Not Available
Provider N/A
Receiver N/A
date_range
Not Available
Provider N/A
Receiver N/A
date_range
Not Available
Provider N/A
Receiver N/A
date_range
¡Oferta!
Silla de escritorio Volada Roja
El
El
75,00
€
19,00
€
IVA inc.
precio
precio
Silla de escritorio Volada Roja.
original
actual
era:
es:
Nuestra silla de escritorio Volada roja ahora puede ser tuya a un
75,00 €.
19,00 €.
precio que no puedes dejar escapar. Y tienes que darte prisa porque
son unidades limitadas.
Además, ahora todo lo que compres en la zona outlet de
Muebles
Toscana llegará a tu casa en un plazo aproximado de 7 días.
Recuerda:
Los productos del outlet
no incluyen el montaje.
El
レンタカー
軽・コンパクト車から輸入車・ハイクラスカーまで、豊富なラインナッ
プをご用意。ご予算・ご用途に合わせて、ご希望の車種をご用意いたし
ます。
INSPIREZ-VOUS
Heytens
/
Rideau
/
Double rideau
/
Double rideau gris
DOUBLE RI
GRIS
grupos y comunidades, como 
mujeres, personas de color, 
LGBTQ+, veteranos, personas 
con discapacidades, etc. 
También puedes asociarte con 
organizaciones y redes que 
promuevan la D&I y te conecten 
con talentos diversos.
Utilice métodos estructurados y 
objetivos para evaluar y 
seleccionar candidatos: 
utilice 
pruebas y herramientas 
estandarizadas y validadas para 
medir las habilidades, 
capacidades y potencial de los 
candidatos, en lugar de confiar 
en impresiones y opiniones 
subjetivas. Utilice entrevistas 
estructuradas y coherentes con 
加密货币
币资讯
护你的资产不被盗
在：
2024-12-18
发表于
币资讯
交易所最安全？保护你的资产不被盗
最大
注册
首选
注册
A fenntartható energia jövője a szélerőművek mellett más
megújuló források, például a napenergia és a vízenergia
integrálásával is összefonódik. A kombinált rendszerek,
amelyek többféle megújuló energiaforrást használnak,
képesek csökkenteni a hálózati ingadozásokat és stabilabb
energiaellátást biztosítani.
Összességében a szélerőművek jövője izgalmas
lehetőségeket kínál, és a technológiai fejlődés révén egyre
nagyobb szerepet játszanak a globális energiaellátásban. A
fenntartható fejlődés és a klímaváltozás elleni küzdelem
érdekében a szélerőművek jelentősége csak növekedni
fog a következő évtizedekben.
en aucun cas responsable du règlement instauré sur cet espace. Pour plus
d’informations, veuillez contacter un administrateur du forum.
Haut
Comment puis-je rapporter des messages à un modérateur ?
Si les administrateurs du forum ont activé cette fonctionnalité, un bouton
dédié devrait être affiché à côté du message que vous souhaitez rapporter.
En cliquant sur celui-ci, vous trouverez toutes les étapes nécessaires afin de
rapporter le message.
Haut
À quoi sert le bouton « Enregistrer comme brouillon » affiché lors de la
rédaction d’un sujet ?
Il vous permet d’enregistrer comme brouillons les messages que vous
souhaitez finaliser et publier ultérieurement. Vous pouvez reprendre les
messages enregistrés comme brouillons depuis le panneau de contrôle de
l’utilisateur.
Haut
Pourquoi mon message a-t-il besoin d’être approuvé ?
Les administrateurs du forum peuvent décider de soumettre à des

■ **PROBLEM DESCRIPTION**:
Reproduce the listing word for word, from its very first line through the line containing "mujeres, personas de", including both of those lines.

■ **WRITTEN ANSWER**:
Not Available
Provider N/A
Receiver N/A
date_range
Not Available
Provider N/A
Receiver N/A
date_range
Not Available
Provider N/A
Receiver N/A
date_range
¡Oferta!
Silla de escritorio Volada Roja
El
El
75,00
€
19,00
€
IVA inc.
precio
precio
Silla de escritorio Volada Roja.
original
actual
era:
es:
Nuestra silla de escritorio Volada roja ahora puede ser tuya a un
75,00 €.
19,00 €.
precio que no puedes dejar escapar. Y tienes que darte prisa porque
son unidades limitadas.
Además, ahora todo lo que compres en la zona outlet de
Muebles
Toscana llegará a tu casa en un plazo aproximado de 7 días.
Recuerda:
Los productos del outlet
no incluyen el montaje.
El
レンタカー
軽・コンパクト車から輸入車・ハイクラスカーまで、豊富なラインナッ
プをご用意。ご予算・ご用途に合わせて、ご希望の車種をご用意いたし
ます。
INSPIREZ-VOUS
Heytens
/
Rideau
/
Double rideau
/
Double rideau gris
DOUBLE RI
GRIS
grupos y comunidades, como 
mujeres, personas de color, 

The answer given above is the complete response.